In this case, I have mentioned that the applicant has a bad record in relation to driving offences and flouts the law even when he knows that he has his licence suspended, so the offence that he came back on in December 2001 was, in my view, an offence which could not be regarded as trivial, and it was not late in the period of suspension but about halfway through.
It seems evident from the Magistrate's reasons for decision that he had in mind s 80 of the Sentencing Act. He uses the language of that section, although he does not refer directly to the section number. He refers to whether or not it was "unjust" to require the applicant to face the consequences of the sentencing process. He also referred to, and took into account, the circumstances which were put before him.
The complaint in this appeal is in relation to the Magistrate's conclusion that it was not unjust to require the applicant to serve the suspended sentence. It is said that he did not take into account three factors: first that he had only committed a driving offence in late 2001; secondly, that he was looking after his children and an elderly person called Mr Forbes, and had a responsibility to do that; and thirdly, that there had been no further offending involving drugs.
These matters were all referred to during the course of the submissions which were made. At p 44 of the application book, which contains the transcript of the hearing on 22 January 2002, it was pointed out to the Magistrate that the applicant was no longer associating with drug-type activities, and it was also said there that he had taken full responsibility for his children.
On p 45 of the application book, submissions were made by counsel about Mr Forbes.
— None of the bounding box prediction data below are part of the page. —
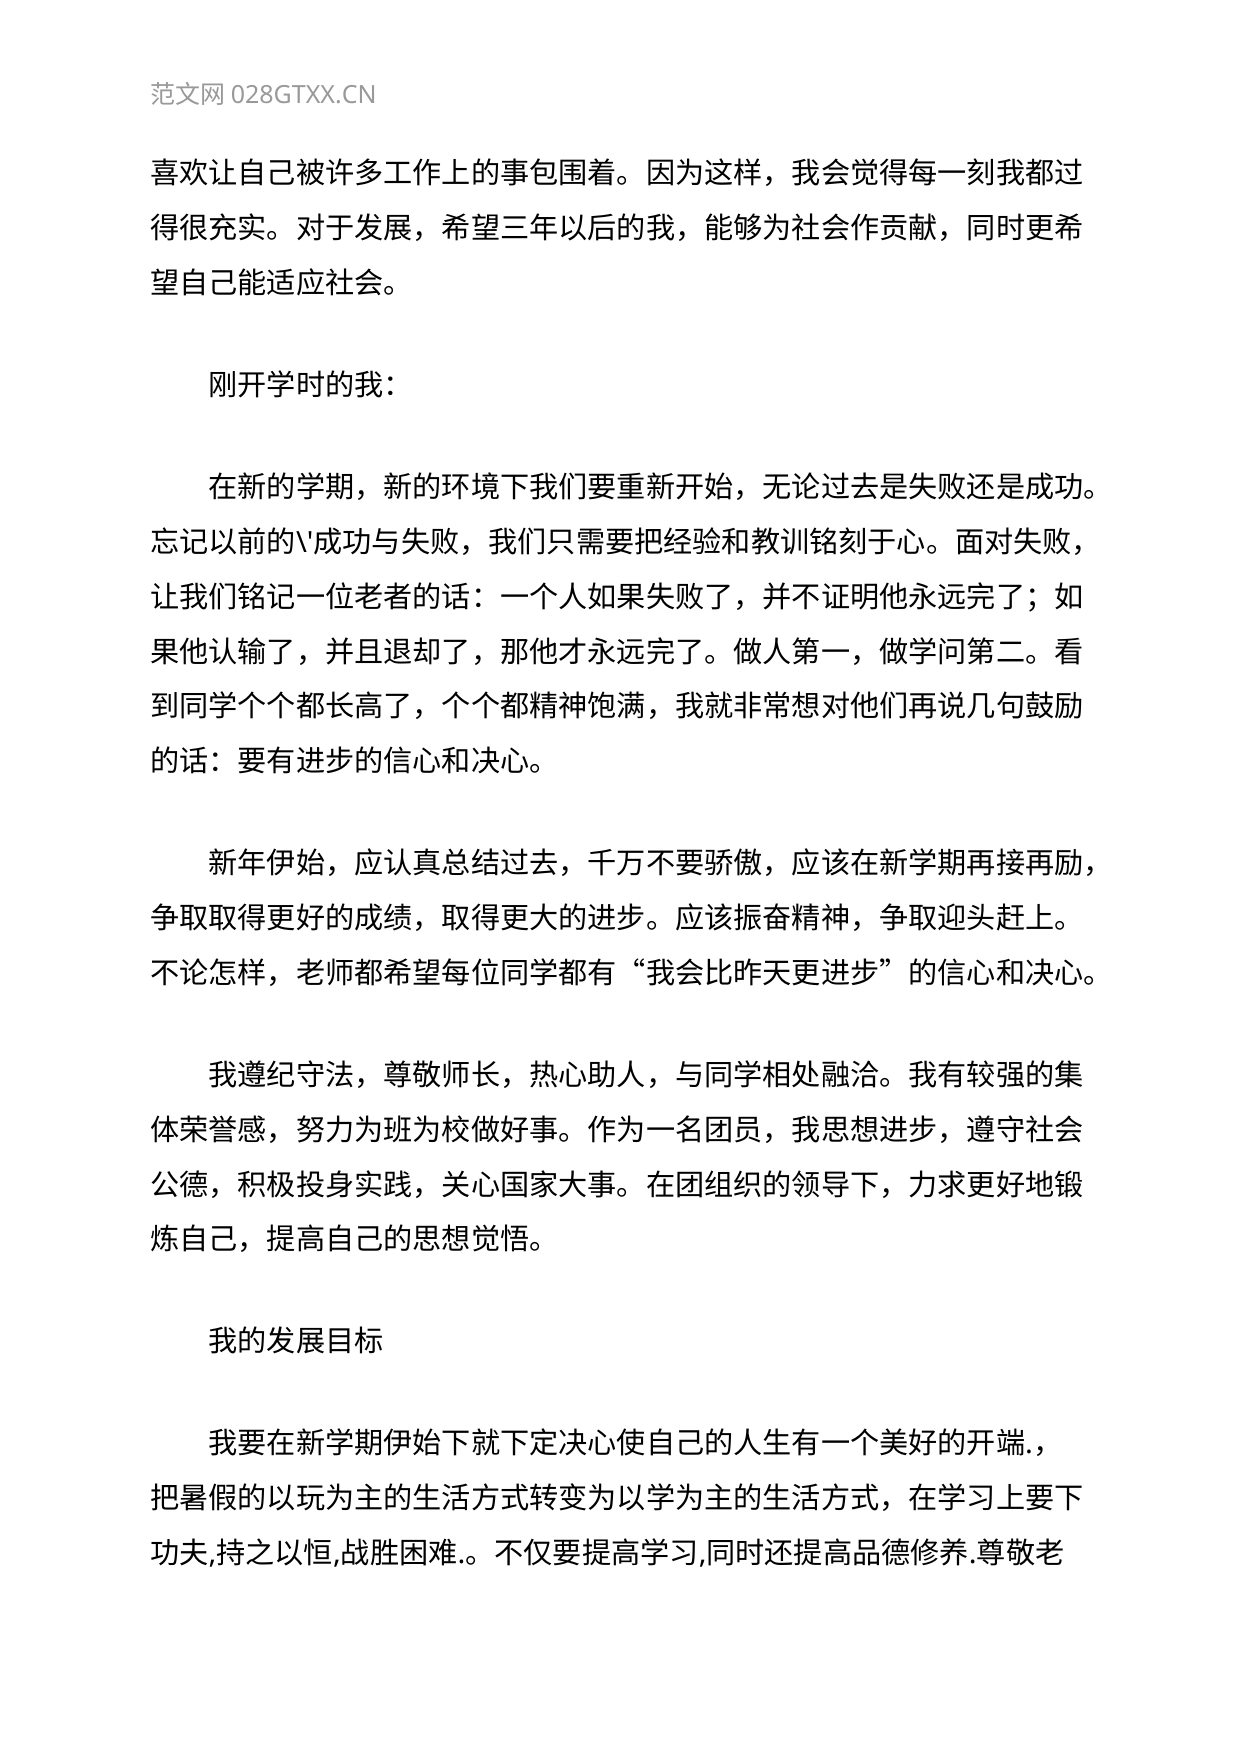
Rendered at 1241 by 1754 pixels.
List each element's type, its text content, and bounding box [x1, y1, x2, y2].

text 我的发展目标 [150, 1318, 1090, 1360]
text 新年伊始，应认真总结过去，千万不要骄傲，应该在新学期再接再励，争取取得更好的成绩，取得更大的进步。应该振奋精神，争取迎头赶上。不论怎样，老师都希望每位同学都有“我会比昨天更进步”的信心和决心。 [150, 840, 1090, 992]
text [150, 150, 1090, 302]
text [150, 1419, 1090, 1572]
text 在新的学期，新的环境下我们要重新开始，无论过去是失败还是成功。忘记以前的\'成功与失败，我们只需要把经验和教训铭刻于心。面对失败，让我们铭记一位老者的话：一个人如果失败了，并不证明他永远完了；如果他认输了，并且退却了，那他才永远完了。做人第一，做学问第二。看到同学个个都长高了，个个都精神饱满，我就非常想对他们再说几句鼓励的话：要有进步的信心和决心。 [150, 463, 1090, 780]
text 刚开学时的我： [150, 362, 1090, 404]
text 我遵纪守法，尊敬师长，热心助人，与同学相处融洽。我有较强的集体荣誉感，努力为班为校做好事。作为一名团员，我思想进步，遵守社会公德，积极投身实践，关心国家大事。在团组织的领导下，力求更好地锻炼自己，提高自己的思想觉悟。 [150, 1051, 1090, 1258]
The submissions were that he was suffering from cancer and kidney failure; that he was a house‑bound patient in Mr Ripper's house; that Mr Ripper looked after him; and that he was regarded as a member of the family, both by Mr Ripper and the children. Further down the page, counsel said that Mr Forbes will be stuck by himself if Mr Ripper was imprisoned, and his Worship said that he accepted what was said by counsel in that respect. At p 47 of the application book, his Worship, having heard the submissions, said:
"It depends on a consideration of all of the circumstances. I can assure you that I'll take all of the circumstances into account."
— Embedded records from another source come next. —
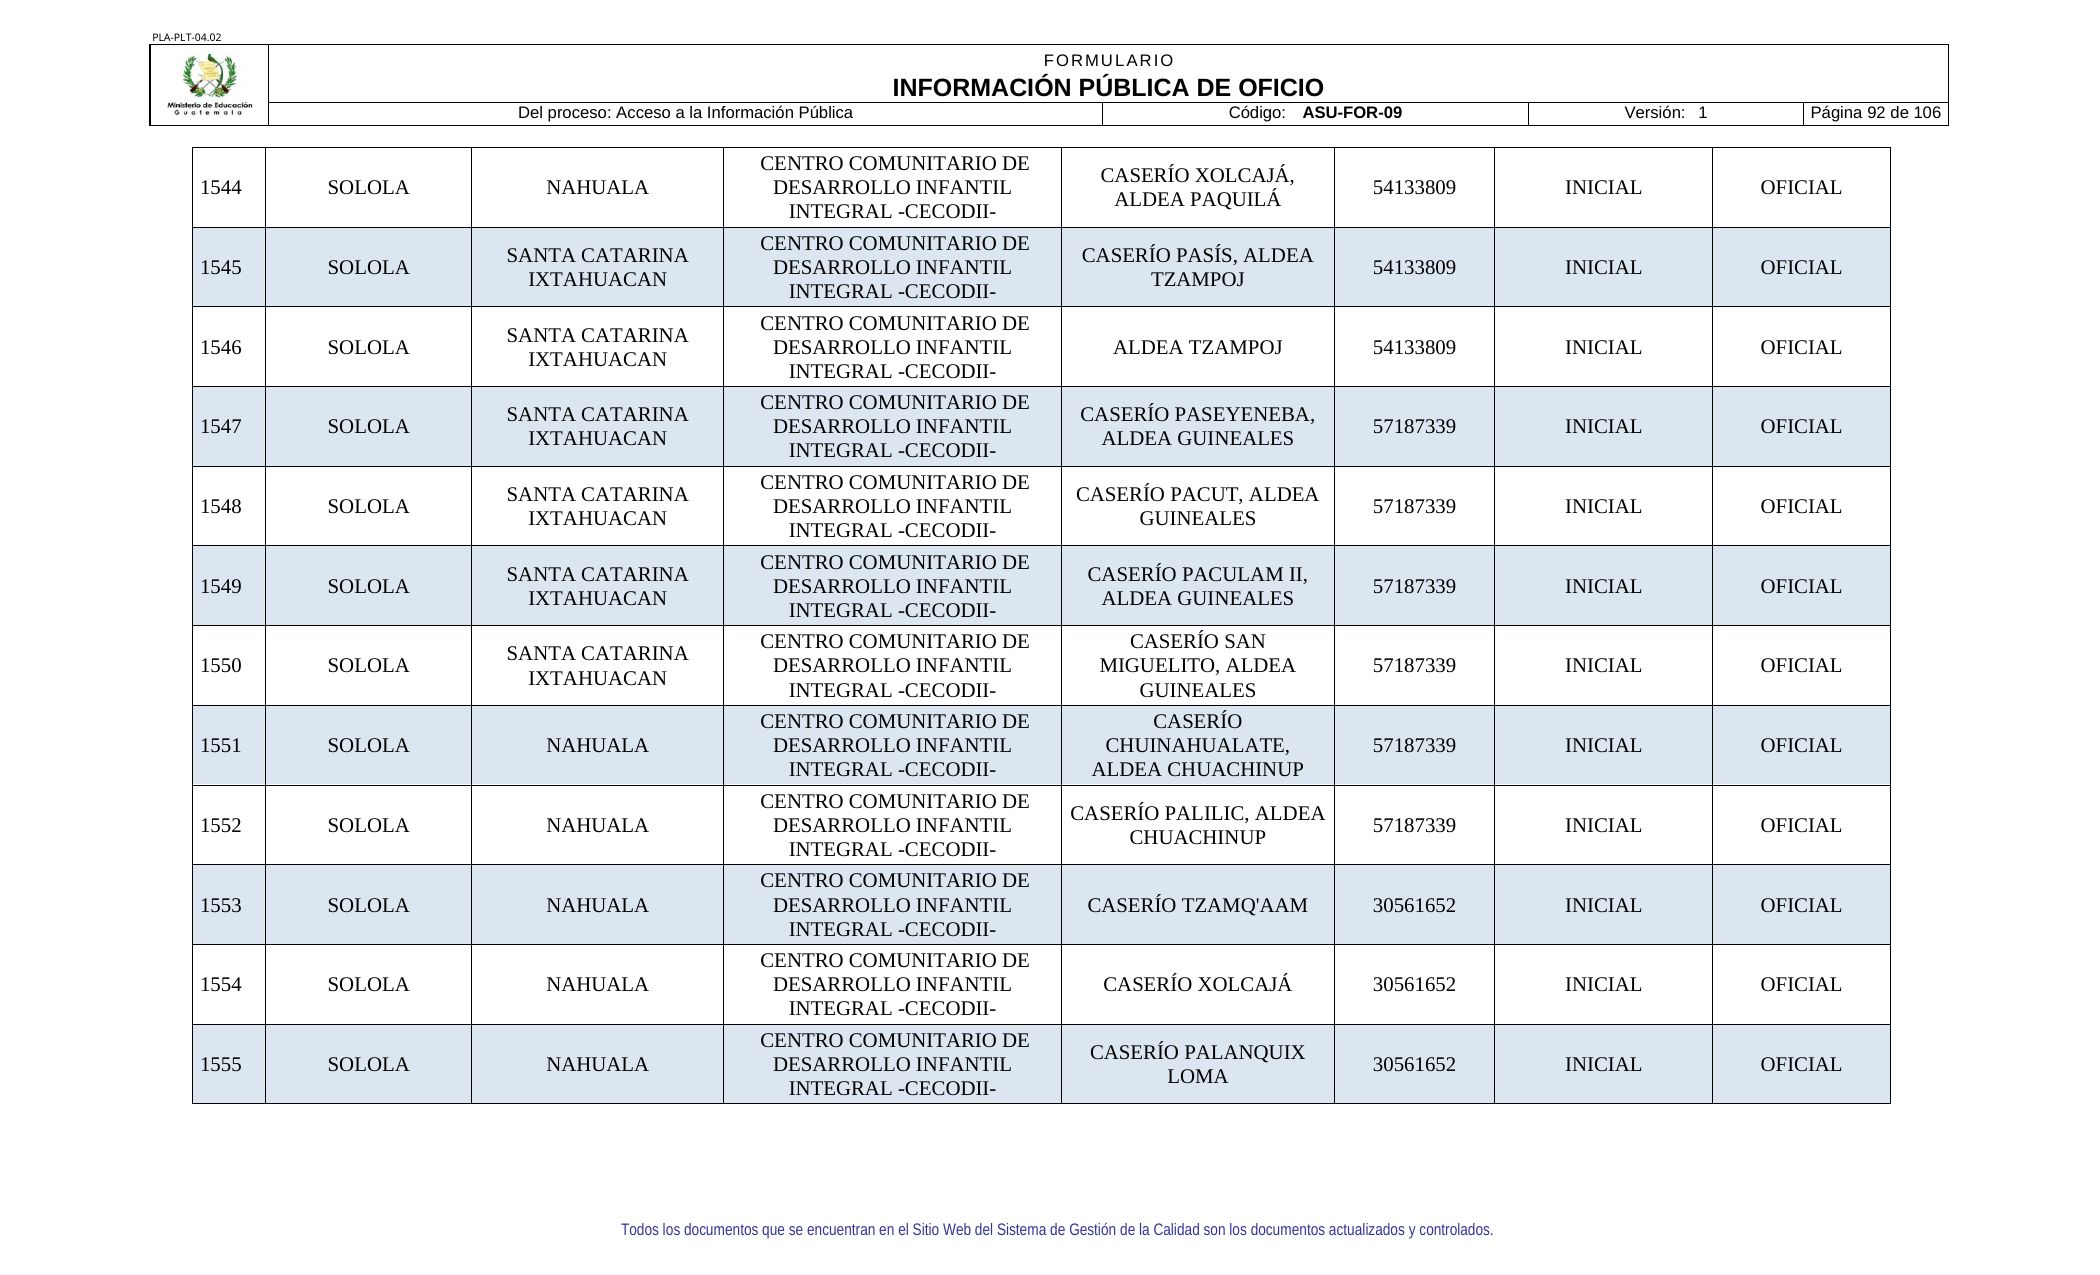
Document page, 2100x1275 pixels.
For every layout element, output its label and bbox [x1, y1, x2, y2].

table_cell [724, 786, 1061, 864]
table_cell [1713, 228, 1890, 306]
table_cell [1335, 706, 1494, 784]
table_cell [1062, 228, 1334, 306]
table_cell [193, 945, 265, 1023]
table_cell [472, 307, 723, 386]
picture [166, 51, 253, 117]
At the bottom of p 49, he said:
"In my view, taking into account what's been said, it's not 'unjust' to require you to face the consequences of the sentencing process of the 12th of December."
On p 50, he said:
"I'll acknowledge that on the 20th of December there was no other form of offence. There was no alcohol‑related offence or anything associated with it. The suspended sentence also involves a component for the drug related issues. It was a total of 12 months. Despite what I said, in the circumstances I am prepared to concede that there's no necessity to impose an additional term."
Then further down on p 50, he concluded by saying:
"So in relation to this matter, there's a 4 months' imprisonment concurrent, 12 months cumulative driver's licence suspension imposed. I've taken into account, as I've already indicated, all that's been said on your behalf. But, in my view, if you were not required to serve the suspended sentence, it would just simply undermine the law. So you have to now serve 12 months' imprisonment."
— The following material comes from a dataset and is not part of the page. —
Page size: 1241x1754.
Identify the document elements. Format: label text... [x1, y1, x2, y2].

Clearly, the decision that the Magistrate had to make under s 80, and under s 80(3) in particular, was a decision which involved an assessment of all of the circumstances, and just because I might reach a different conclusion does not establish that there is an arguable case. It has to be shown that, in some way, the Magistrate erred in reaching the conclusion that he did.
In my opinion, the Magistrate correctly directed himself as to the law, correctly took into account the provisions of s 80(3), took into account the law as it appears in Hall's case and, in my view, it cannot be said that he reached a conclusion that was in error. As a result, it cannot be shown that there is an arguable case in all of the circumstances which I have outlined. So, pursuant to s 187(1) of the Justices Act, I refuse leave to appeal.